McCoy's parents were slaves who escaped from Kentucky to Canada. McCoy was born in Canada, later moving with his family to Ypsilanti, Michigan. When he was fifteen, his parents sent him to school in Scotland. There, he studied mechanical engineering, a field that had interested him from the time he was young. Returning home, McCoy was unable to find work as a mechanical engineer, so he went to work for the Michigan Central Railroad as a fireman. His duties included lubricating engine parts. Engines needed frequent lubrication, and each time, the trains had to be stopped and started, an inefficient process. McCoy was convinced there was a better way and invented his automatic lubricator.

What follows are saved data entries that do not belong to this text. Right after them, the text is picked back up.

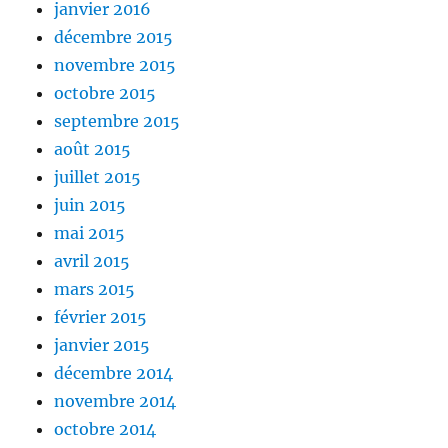
janvier 2016
décembre 2015
novembre 2015
octobre 2015
septembre 2015
août 2015
juillet 2015
juin 2015
mai 2015
avril 2015
mars 2015
février 2015
janvier 2015
décembre 2014
novembre 2014
octobre 2014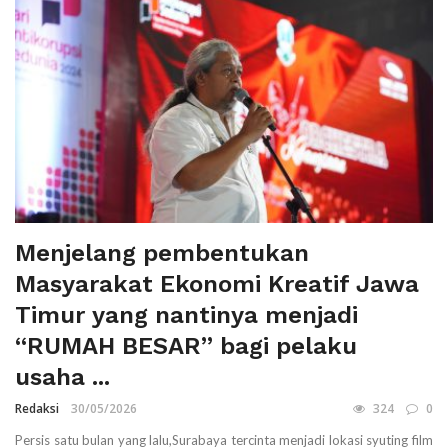
Menjelang pembentukan
Masyarakat Ekonomi Kreatif Jawa
Timur yang nantinya menjadi
“RUMAH BESAR” bagi pelaku
usaha ...
Redaksi
30/05/2026
324
0
Persis satu bulan yang lalu,Surabaya tercinta menjadi lokasi syuting film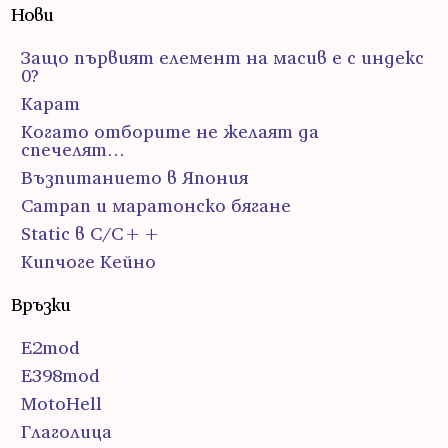
Нови
Защо първият елемент на масив е с индекс
0?
Карат
Когато отборите не желаят да
спечелят…
Възпитанието в Япония
Сатрап и маратонско бягане
Static в C/C++
Кипчоге Кейно
Връзки
E2mod
E398mod
MotoHell
Глаголица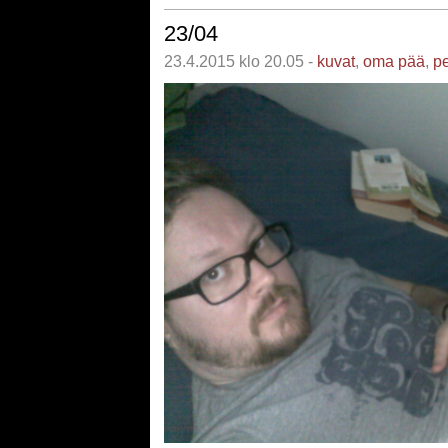
23/04
23.4.2015 klo 20.05 -
kuvat
,
oma pää
,
pe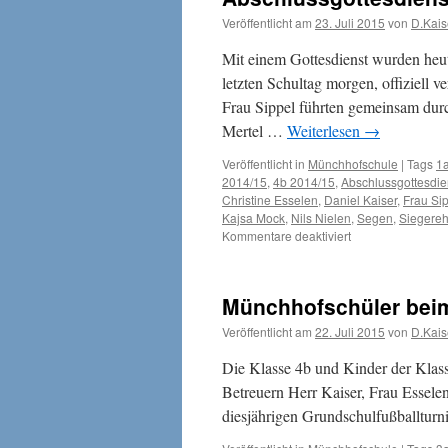
Veröffentlicht am
23. Juli 2015
von
D.Kais
Mit einem Gottesdienst wurden heu
letzten Schultag morgen, offiziell 
Frau Sippel führten gemeinsam dur
Mertel …
Weiterlesen
→
Veröffentlicht in
Münchhofschule
|
Tags
1
2014/15
,
4b 2014/15
,
Abschlussgottesdie
Christine Esselen
,
Daniel Kaiser
,
Frau Si
Kajsa Mock
,
Nils Nielen
,
Segen
,
Siegere
für
Kommentare deaktiviert
Abschlussgottesd
und
Ehrungen
Münchhofschüler bei
Veröffentlicht am
22. Juli 2015
von
D.Kais
Die Klasse 4b und Kinder der Klas
Betreuern Herr Kaiser, Frau Essel
diesjährigen Grundschulfußballturni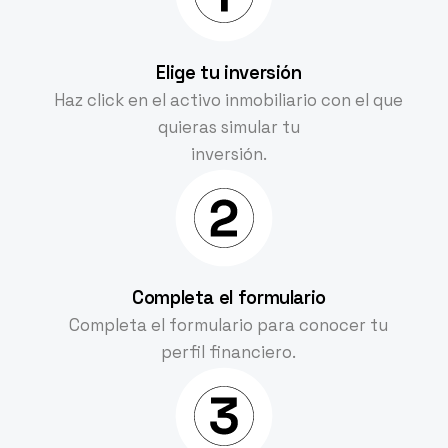
Elige tu inversión
Haz click en el activo inmobiliario con el que
quieras simular tu
inversión.
Completa el formulario
Completa el formulario para conocer tu
perfil financiero.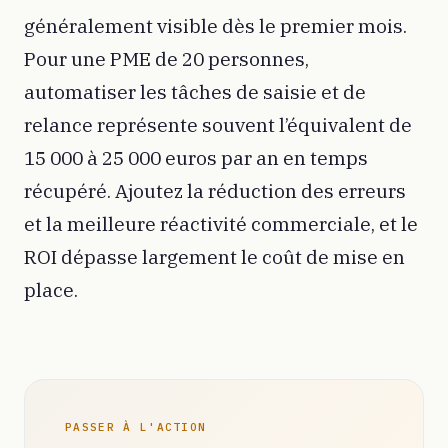
généralement visible dès le premier mois.
Pour une PME de 20 personnes,
automatiser les tâches de saisie et de
relance représente souvent l’équivalent de
15 000 à 25 000 euros par an en temps
récupéré. Ajoutez la réduction des erreurs
et la meilleure réactivité commerciale, et le
ROI dépasse largement le coût de mise en
place.
PASSER À L'ACTION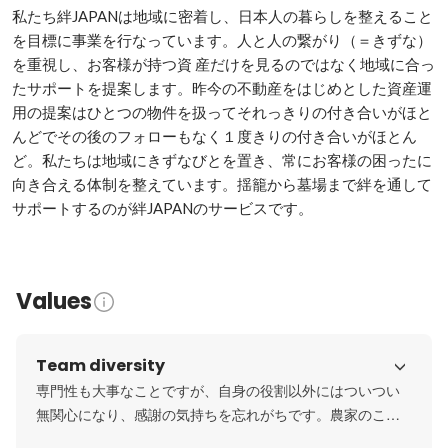
私たち絆JAPANは地域に密着し、日本人の暮らしを整えること
を目標に事業を行なっています。人と人の繋がり（＝きずな）
を重視し、お客様が持つ資 産だけを見るのではなく地域に合っ
たサポートを提案します。昨今の不動産をはじめとした資産運
用の提案はひとつの物件を扱ってそれっきりの付き合いがほと
んどでその後のフォローもなく１度きりの付き合いがほとん
ど。私たちは地域にきずなびとを置き、常にお客様の困ったに
向き合える体制を整えています。揺籠から墓場まで絆を通して
サポートするのが絆JAPANのサービスです。
Values
Team diversity
専門性も大事なことですが、自身の役割以外にはついつい
無関心になり、感謝の気持ちを忘れがちです。農家のこと
を昔は「百姓」と言いました。米を作ったり野菜を作った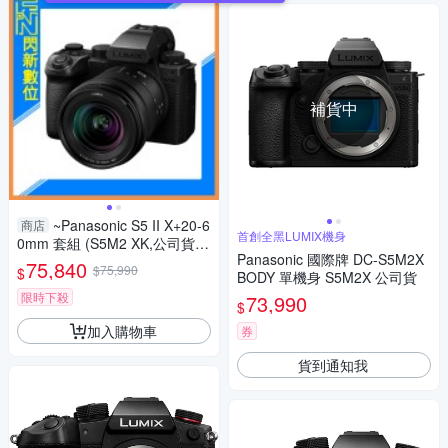
補貨中
~Panasonic S5 II X+20-6
商店
首創全黑LUMIX機身
0mm 套組 (S5M2 XK,公司貨)
Panasonic 國際牌 DC-S5M2X
S5IIXK
75,840
$75,990
$
BODY 單機身 S5M2X 公司貨
限時下殺
73,990
$
加入購物車
券
貨到通知我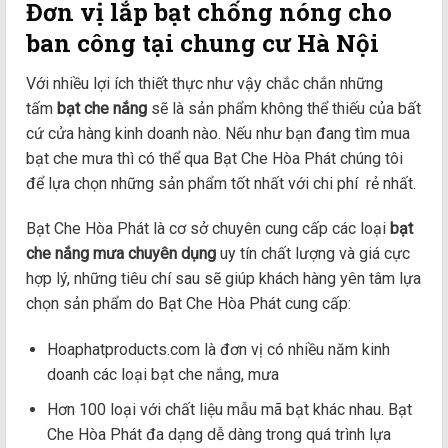
Đơn vị lắp bạt chống nóng cho
ban công tại chung cư Hà Nội
Với nhiều lợi ích thiết thực như vậy chắc chắn những
tấm
bạt che nắng
sẽ là sản phẩm không thể thiếu của bất
cứ cửa hàng kinh doanh nào. Nếu như bạn đang tìm mua
bạt che mưa thì có thể qua Bạt Che Hòa Phát chúng tôi
để lựa chọn những sản phẩm tốt nhất với chi phí rẻ nhất.
Bạt Che Hòa Phát là cơ sở chuyên cung cấp các loại
bạt
che nắng mưa chuyên dụng
uy tín chất lượng và giá cực
hợp lý, những tiêu chí sau sẽ giúp khách hàng yên tâm lựa
chọn sản phẩm do Bạt Che Hòa Phát cung cấp:
Hoaphatproducts.com là đơn vị có nhiều năm kinh
doanh các loại bạt che nắng, mưa
Hơn 100 loại với chất liệu mẫu mã bạt khác nhau. Bạt
Che Hòa Phát đa dạng dễ dàng trong quá trình lựa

McCoy continued to create improvements on his device, and soon, long distance locomotives, transatlantic ships, and factory machines were using his lubricating invention. His reputation spread, and users of heavy equipment were wary of buying cheap substitutes. As a result, they often asked for "the real McCoy," a phrase that still exists in today's vocabulary.
Elijah McCoy is the most well known African Canadian Inventor in Canada and is a hero to African Canadians all over Canada. Elijah McCoy is a member of the Hall of Fame of Inventors in the USA but has not been fully recognized in Canadian institutions of innovation. He is an inspiration to young people, especially technologically minded youth as less than 1% of African Canadian youth entered the fields of science and technology. This nomination is extremely important in the quest to a) increase the participation of African Canadians in field of science and technology
b) Increase the awareness of African Canadians and other Canadians of the contributions of African Canadians to the rich history of railway innovation in Canada
We thank the Advisory committee of the Canadian Railway Hall of Fame for the opportunity to nominate a great Canadian Innovator and Hero to the Canadian Railway Hall of Fame.